See Iceglow.
'Real name:' Steve
'Nick names:' Fallen_Angel, Lasuria
'Registration:' December 13, 2002
'Birth:' June 19, 1985
Iceglow, was the accidental creation of an experiment of re-chargeable batterries by Duracell. He is the un-official Bunny missing from the advert series by the same company. Whilst normally he can appear just like any other scruffy man in the street (even when well presented he has this “scruffy” air to him generally because he cannot ever see the point in ironing but heck) He is actually one of the more “mentally liberated” Members of the forum. Many who have met him have likend his behavioural patterns to those of Psychotic those who have yet to meet him but speak to him on the forums often believe him to be a rather toned down version of Psychotic but then when they meet him that opinion is often re-evaluated, whilst those fortunate to see him in the same room as Psychotic have often been left stunned at the majesty of the pairs conversations which at the Birmingham Meet-up led to many unanswered questions.

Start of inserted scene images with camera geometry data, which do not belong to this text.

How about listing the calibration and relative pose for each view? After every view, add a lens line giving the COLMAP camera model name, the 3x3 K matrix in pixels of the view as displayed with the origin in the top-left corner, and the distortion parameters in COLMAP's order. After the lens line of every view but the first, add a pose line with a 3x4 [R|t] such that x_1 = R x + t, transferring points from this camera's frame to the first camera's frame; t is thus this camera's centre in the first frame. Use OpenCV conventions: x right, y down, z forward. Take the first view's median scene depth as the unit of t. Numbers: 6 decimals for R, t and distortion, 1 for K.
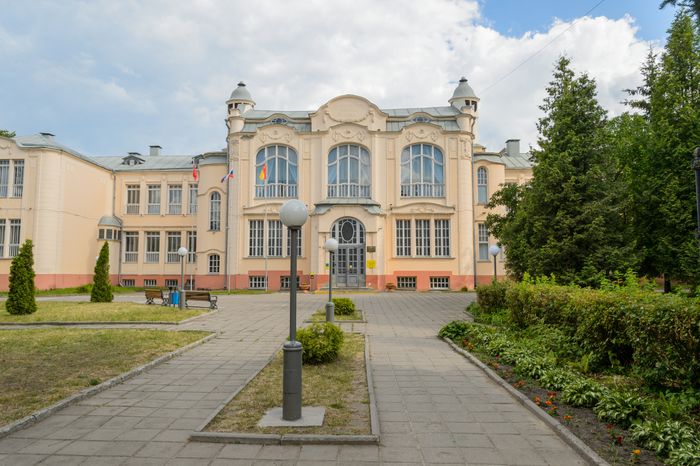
lens RADIAL K [[465.5, 0, 349.1], [0, 465.5, 237.4], [0, 0, 1]] dist [0.000503, -0.024557]
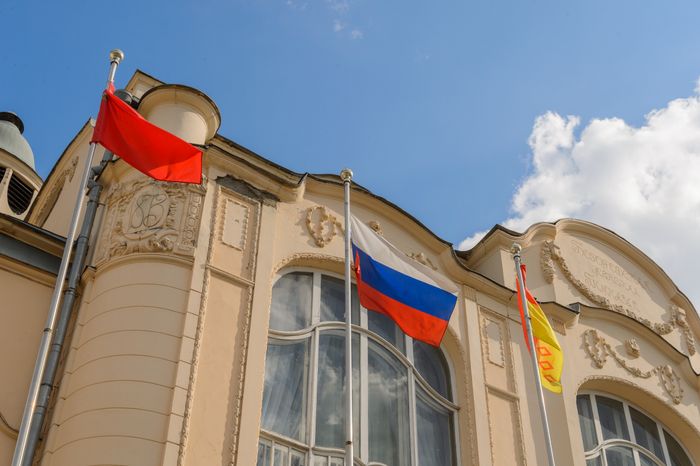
lens RADIAL K [[990.9, 0, 350.0], [0, 990.9, 233.0], [0, 0, 1]] dist [-0.014385, -0.028074]
pose [[0.810098, 0.410578, 0.418529, -0.353323], [-0.057568, 0.766109, -0.640127, 0.057020], [-0.583461, 0.494472, 0.644260, 0.733464]]
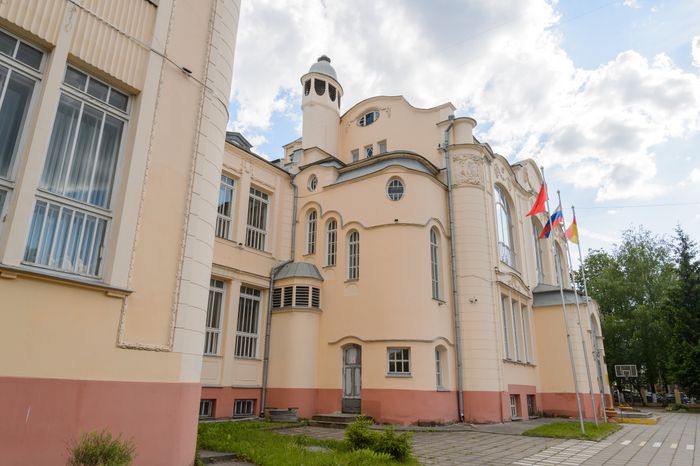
lens RADIAL K [[472.1, 0, 349.0], [0, 472.1, 235.5], [0, 0, 1]] dist [0.003284, -0.029211]
pose [[0.560538, 0.266827, 0.783964, -0.803653], [-0.084509, 0.960159, -0.266371, 0.066419], [-0.823805, 0.083059, 0.560755, 0.819712]]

Iceglow's first appearance at EoFF was noticed when he appeared out of nowhere in the Final Fantasy VIII section of the forum offering help (and sometimes quietly taking the advice of others too) There was no great fanfare for this valued if underrated member he simply came and said his stuff. He soon however found the joys of the General Chat and started posting in it regulary. I would be here that Iceglow got to know the following members; Xander who he became and still is great friends with, Psychotic Another truly blossoming friendship that has left many members of EoFF past and present with mental scarring and or, much joy in their life, Baloki who hates you all, Pureghetto who claimed that cows near him do not go moo they go ner! He slowly rose in popularity and status until one day without much prior warning he simply disappeared. We now know that this anomaly was caused by those who created him who wished to see if the “Failed” Duracell battery system would be worth looking into again (read in english that he had to go college and study too hard) Alas for some who thought that they had finally seen the end of the monstrosity that was Psychotic and Iceglow together, he returned once again quietly in to the fold all the more wiser and a little more crazier than before. The visit was not to stay for good however. His mind had been left shattered by the events that took place during his abscence and eventually he had to leave the site again for a while whilst he sorted himself out. Though gone he wasn't forgotten by some and their prayers were answered in full in 2005 Iceglow had returned. His first post was jaw droppingly inventive on this return. He fell right in to place alongside his old companions who acted as if he had never left them. Currently it is rumoured that Duracell are looking for him once again for further experiments but this time he is prepared. Gone is the hiding for the bunny will bite back!
Iceglow's strong belief that Loony BoB is secretly cloning people has started to become an accepted conspiracy theory amongst the populace of EoFF. He believes that BoB (as it is often shortened to) is actually a mad scientist who seeks to generate a clone army of members and use them to dominate the internet. The war for the internet would surely be fierce between clones and the “Real members” leading to Leeza simply banning the entire forum to save the hassle of seeing it get torn apart this would also include banning herself too. Loony BoB can only clone however the members that have sent him their hair so it is logical to assume to beat the real members he would create an army of each one. Imagine the horror of seeing an entire army of Psychotic? This is why Iceglow is now in eternal fear of the power BoB has over him since his hair was cruelly stolen by Twisted Tinkerbell and sent off to BoB's laboratory.
Iceglow is also relatively famous for daring to drink the Seven Deadly Sins with Jack in London recently. The FULL antics of this somewhat unofficial UK Meet-up may forever remain a secret kept between those present (Twisted Tinkerbell, Jack and Iceglow) forever more, what we do know is that when questioned on the subject Iceglow will generally answer “Oblivion Beckoned. We answered.” Though this intrepid reporters research in to the events reveal that there was a lot of stuff that happened randomly and that not even Iceglow could or would be held accountable for.
Iceglow is also known as “A man with no soul” cause he sold his to beer and booze. He had been advised to stop drinking or else he will be IMPOTENT someday but appranently he CBA about it. This member still wishes that he will drink less and take good care of his health! Good luck!